PROBLEM STATEMENT - Every line in the material below that includes "style" should be copied.

TASK DATA -

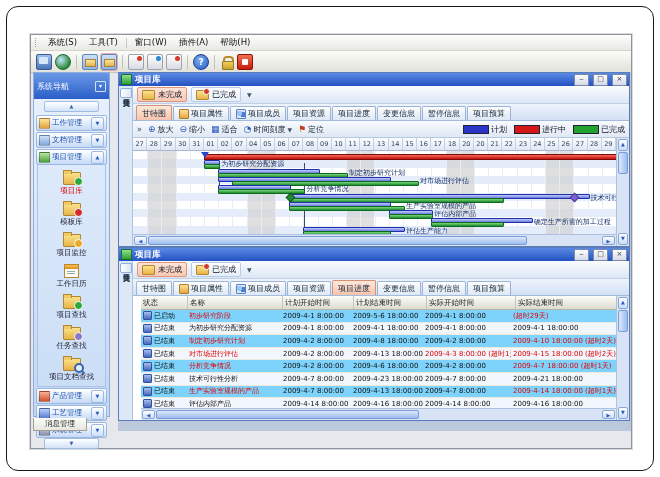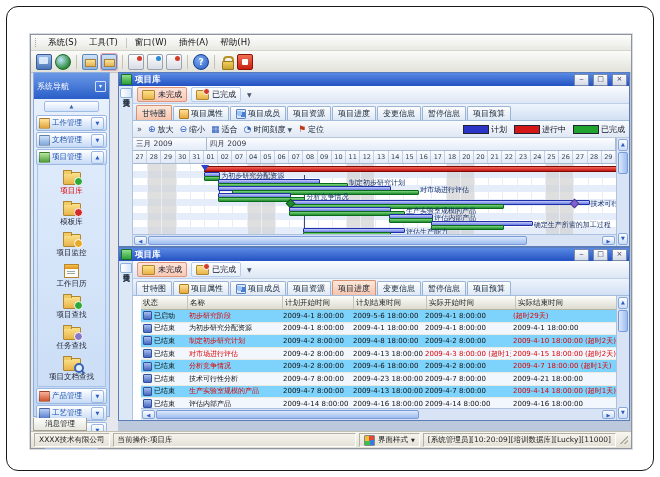--- a/index.html
+++ b/index.html
@@ -365,24 +365,20 @@
                       <span>进行中</span>
                     </span>
                     <span class="lg">
                       <span class="lgbox" style="background: rgb(31, 163, 46);"></span>
                       <span>已完成</span>
                     </span>
                   </div>
                 </div>
               <div class="gantt">
                 <div class="gmain">
-                  <div class="gmonths" id="gmonths">
-                      <div class="gmonth" style="width: 14.7059%;">三月 2009</div>
-                      <div class="gmonth" style="width: 85.2941%;">四月 2009</div>
-                    </div>
                   <div class="gdays" id="gdays">
                       <div class="gday">27</div>
                       <div class="gday">28</div>
                       <div class="gday">29</div>
                       <div class="gday">30</div>
                       <div class="gday">31</div>
                       <div class="gday">01</div>
                       <div class="gday">02</div>
                       <div class="gday">07</div>
                       <div class="gday">04</div>
@@ -703,26 +699,15 @@
                   <div class="sarrow">▼</div>
                 </div>
               </div>
             </div>
           </div>
         </div>
 
       </div>
     </div>
 
-    <div class="statusbar">
-      <div class="sb-cell">XXXX技术有限公司</div>
-      <div class="sb-cell sb-op">当前操作:项目库</div>
-      <div class="sb-cell">
-        <span class="style-icon"></span>
-        <span>界面样式</span>
-        <span style="font-size:5px;margin-left:3px">▼</span>
-      </div>
-      <div class="sb-cell">[系统管理员][10:20:09][培训数据库][Lucky][11000]</div>
-      <div class="resize-grip"></div>
-    </div>
 
   </div>
 </div>
 
 </body></html>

EXERCISE SOLUTION -
                       <span class="lgbox" style="background: rgb(31, 163, 46);"></span>
-                      <div class="gmonth" style="width: 14.7059%;">三月 2009</div>
-                      <div class="gmonth" style="width: 85.2941%;">四月 2009</div>
-        <span class="style-icon"></span>
-        <span style="font-size:5px;margin-left:3px">▼</span>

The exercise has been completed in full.